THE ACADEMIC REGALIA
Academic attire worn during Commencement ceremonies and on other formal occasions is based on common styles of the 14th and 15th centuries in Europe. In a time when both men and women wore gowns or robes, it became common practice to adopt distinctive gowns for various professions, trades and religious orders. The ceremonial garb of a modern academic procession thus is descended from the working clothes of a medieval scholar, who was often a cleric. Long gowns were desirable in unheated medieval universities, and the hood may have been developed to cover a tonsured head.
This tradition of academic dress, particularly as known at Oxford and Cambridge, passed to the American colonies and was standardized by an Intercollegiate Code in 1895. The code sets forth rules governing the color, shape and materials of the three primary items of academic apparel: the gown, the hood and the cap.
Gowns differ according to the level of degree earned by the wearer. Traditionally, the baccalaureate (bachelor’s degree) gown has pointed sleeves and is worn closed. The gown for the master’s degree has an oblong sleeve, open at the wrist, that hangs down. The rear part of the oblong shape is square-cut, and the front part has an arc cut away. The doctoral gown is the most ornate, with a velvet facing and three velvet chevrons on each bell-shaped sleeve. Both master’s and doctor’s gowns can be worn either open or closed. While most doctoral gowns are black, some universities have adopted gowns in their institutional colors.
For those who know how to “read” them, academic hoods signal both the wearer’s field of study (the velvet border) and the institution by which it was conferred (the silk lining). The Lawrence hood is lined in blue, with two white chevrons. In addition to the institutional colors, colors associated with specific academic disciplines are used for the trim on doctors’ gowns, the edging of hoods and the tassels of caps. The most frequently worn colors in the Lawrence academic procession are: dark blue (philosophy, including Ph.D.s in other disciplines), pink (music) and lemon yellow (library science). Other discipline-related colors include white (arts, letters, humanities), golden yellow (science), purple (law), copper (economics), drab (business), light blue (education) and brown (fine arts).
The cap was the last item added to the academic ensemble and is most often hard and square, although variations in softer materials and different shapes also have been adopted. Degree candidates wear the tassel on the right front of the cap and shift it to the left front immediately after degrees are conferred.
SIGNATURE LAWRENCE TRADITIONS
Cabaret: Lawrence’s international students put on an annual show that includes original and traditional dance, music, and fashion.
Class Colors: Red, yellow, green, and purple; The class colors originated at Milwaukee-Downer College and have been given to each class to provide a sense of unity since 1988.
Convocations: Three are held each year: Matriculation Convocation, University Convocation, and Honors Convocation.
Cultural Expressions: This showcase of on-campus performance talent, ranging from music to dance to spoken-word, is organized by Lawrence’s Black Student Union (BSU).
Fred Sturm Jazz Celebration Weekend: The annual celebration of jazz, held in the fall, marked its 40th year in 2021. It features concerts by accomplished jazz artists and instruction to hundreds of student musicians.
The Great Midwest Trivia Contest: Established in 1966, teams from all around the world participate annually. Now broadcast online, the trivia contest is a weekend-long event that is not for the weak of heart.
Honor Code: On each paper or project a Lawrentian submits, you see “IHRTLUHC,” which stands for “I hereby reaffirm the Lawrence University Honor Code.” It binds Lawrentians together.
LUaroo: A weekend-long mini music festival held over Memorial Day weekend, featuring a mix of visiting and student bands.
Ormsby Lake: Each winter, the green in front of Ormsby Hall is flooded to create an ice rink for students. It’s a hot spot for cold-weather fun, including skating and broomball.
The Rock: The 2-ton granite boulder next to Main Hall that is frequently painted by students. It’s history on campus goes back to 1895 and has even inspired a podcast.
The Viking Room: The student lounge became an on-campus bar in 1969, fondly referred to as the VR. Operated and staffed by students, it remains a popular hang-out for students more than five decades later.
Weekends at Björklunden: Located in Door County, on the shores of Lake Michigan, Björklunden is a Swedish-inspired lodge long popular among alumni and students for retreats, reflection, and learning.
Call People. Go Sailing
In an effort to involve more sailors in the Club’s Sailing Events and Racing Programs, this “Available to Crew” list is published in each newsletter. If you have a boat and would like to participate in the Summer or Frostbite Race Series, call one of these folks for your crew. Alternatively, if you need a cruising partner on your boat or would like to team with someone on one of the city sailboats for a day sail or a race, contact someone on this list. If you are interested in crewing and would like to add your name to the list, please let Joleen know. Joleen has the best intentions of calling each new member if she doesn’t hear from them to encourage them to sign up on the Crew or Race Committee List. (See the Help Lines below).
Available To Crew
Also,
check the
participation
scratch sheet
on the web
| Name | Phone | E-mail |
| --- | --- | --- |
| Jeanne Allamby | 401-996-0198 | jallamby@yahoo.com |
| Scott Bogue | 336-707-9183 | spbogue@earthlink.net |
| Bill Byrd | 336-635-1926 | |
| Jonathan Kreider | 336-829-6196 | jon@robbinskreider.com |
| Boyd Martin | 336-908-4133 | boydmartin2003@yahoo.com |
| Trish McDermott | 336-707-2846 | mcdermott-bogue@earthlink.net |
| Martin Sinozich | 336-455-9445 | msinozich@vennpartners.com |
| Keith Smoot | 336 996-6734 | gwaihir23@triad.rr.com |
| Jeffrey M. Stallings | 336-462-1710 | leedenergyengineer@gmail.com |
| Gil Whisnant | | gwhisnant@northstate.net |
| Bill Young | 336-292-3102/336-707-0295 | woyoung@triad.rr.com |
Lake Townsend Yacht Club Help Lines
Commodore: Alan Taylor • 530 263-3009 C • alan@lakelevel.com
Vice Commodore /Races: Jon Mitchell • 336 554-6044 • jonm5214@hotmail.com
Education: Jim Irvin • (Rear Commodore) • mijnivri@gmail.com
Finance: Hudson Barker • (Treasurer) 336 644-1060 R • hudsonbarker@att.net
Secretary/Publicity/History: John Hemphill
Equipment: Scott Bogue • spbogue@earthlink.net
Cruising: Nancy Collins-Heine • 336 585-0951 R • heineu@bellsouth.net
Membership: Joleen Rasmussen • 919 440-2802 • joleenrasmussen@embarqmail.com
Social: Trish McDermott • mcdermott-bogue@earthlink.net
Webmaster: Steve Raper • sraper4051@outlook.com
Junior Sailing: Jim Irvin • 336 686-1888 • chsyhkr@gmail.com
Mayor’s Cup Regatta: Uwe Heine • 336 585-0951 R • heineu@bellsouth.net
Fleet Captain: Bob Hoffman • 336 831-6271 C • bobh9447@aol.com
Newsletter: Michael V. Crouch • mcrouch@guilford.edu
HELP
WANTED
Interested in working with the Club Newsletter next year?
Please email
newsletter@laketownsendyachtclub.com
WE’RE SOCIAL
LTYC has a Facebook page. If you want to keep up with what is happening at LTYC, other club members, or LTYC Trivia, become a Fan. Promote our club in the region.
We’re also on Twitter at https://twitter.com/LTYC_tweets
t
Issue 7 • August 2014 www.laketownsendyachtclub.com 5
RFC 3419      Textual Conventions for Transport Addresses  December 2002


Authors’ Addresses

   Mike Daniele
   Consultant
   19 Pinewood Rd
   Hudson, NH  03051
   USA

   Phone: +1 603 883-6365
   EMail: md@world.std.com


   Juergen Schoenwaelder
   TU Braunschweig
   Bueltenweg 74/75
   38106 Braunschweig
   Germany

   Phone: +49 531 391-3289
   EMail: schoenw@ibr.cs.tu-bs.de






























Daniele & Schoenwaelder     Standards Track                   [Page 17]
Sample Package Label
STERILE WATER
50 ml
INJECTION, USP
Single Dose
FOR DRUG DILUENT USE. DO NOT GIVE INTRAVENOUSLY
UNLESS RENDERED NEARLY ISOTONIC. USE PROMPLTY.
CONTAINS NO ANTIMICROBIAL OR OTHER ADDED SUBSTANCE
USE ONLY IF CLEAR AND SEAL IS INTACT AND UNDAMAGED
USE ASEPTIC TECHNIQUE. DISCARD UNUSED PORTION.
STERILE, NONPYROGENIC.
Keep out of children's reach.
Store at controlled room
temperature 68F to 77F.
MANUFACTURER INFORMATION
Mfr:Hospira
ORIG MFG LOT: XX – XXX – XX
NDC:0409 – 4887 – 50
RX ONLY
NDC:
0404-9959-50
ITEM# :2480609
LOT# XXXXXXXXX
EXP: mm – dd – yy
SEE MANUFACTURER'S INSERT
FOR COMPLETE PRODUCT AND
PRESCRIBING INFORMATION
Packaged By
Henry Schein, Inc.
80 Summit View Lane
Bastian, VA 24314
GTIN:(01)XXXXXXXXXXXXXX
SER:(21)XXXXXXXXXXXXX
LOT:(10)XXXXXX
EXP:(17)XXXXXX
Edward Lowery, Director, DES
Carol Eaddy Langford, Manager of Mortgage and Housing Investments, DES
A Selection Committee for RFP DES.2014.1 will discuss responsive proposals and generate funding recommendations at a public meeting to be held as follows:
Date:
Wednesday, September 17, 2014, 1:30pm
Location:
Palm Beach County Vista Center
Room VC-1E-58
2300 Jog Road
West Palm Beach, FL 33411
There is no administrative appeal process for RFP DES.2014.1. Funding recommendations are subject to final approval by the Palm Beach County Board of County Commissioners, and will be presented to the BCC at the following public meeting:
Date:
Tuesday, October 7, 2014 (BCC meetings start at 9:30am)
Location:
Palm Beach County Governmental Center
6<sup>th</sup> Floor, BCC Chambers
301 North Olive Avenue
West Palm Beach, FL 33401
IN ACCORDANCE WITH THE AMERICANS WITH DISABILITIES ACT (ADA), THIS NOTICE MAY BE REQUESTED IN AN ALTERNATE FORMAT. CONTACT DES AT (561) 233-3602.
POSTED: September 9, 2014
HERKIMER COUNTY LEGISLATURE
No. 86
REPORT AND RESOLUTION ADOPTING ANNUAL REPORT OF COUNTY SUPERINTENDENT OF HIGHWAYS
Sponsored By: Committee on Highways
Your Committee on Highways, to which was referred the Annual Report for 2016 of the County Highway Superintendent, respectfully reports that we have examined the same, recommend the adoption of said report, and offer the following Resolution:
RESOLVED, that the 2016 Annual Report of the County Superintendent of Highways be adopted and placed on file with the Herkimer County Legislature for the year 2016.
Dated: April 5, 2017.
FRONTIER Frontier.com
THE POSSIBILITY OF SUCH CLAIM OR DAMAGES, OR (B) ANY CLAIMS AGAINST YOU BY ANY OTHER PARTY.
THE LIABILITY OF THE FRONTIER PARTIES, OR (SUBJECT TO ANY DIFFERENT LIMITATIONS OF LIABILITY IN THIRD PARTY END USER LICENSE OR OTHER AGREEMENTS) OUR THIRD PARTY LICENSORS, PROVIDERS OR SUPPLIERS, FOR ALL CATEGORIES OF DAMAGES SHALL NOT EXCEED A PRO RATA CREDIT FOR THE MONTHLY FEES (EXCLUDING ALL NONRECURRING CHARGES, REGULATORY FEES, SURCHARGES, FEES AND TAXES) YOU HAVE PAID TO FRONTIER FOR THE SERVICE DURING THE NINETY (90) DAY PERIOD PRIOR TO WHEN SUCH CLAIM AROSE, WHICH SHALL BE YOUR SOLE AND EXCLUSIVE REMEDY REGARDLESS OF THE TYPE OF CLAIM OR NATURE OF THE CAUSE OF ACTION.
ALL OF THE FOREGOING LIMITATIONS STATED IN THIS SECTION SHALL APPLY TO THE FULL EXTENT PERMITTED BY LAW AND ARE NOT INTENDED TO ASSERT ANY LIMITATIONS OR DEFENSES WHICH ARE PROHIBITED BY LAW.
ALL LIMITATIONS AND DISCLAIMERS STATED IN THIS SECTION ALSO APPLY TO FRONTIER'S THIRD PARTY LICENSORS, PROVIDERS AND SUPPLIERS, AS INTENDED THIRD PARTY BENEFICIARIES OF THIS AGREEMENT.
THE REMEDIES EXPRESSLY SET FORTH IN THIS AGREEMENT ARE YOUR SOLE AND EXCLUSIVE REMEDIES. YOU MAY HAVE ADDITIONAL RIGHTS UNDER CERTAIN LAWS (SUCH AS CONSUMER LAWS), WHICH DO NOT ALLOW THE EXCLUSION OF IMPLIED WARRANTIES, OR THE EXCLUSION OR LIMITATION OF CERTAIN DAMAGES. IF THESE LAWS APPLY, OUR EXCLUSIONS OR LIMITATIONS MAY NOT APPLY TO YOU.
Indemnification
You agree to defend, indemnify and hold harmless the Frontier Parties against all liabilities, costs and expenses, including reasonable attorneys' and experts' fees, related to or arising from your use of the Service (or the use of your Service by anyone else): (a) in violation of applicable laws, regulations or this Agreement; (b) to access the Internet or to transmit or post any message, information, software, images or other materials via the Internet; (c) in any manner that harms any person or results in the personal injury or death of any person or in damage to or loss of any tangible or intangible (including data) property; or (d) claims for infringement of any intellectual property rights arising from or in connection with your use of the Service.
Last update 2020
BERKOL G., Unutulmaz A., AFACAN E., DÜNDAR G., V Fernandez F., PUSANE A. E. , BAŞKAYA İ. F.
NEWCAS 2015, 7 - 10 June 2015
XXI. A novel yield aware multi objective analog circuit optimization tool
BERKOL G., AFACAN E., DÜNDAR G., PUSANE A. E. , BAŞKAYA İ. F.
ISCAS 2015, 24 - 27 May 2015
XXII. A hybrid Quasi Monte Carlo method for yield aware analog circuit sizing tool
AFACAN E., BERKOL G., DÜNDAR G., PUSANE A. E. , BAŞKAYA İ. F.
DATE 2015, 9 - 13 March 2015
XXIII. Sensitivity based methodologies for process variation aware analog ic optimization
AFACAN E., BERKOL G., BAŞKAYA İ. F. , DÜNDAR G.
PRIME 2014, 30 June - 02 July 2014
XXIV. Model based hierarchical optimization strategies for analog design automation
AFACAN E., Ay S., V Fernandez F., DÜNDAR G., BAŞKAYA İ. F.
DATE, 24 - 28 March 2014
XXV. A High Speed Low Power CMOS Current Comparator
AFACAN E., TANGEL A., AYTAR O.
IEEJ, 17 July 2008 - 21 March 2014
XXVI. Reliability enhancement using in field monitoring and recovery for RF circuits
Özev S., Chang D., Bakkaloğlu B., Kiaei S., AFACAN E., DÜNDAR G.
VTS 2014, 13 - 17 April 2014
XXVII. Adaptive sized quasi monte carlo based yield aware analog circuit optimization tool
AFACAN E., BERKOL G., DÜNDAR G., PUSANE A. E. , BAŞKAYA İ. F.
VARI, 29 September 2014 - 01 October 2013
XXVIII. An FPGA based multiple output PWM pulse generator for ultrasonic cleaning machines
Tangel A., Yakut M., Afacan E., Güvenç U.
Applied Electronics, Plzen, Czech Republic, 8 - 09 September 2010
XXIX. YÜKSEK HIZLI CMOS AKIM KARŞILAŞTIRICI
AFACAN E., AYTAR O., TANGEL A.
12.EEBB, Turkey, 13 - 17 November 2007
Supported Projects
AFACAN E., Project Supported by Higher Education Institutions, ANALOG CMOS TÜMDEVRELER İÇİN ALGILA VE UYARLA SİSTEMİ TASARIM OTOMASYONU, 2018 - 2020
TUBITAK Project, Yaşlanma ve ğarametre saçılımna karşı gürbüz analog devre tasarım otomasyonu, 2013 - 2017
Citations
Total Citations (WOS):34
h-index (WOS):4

+ + +

▸ Work order: Your answer must be the lines above from the one containing "XXII. A hybrid" to the one containing "XXIV. Model based", both included, restated word for word.

▸ Output for this task:
XXII. A hybrid Quasi Monte Carlo method for yield aware analog circuit sizing tool
AFACAN E., BERKOL G., DÜNDAR G., PUSANE A. E. , BAŞKAYA İ. F.
DATE 2015, 9 - 13 March 2015
XXIII. Sensitivity based methodologies for process variation aware analog ic optimization
AFACAN E., BERKOL G., BAŞKAYA İ. F. , DÜNDAR G.
PRIME 2014, 30 June - 02 July 2014
XXIV. Model based hierarchical optimization strategies for analog design automation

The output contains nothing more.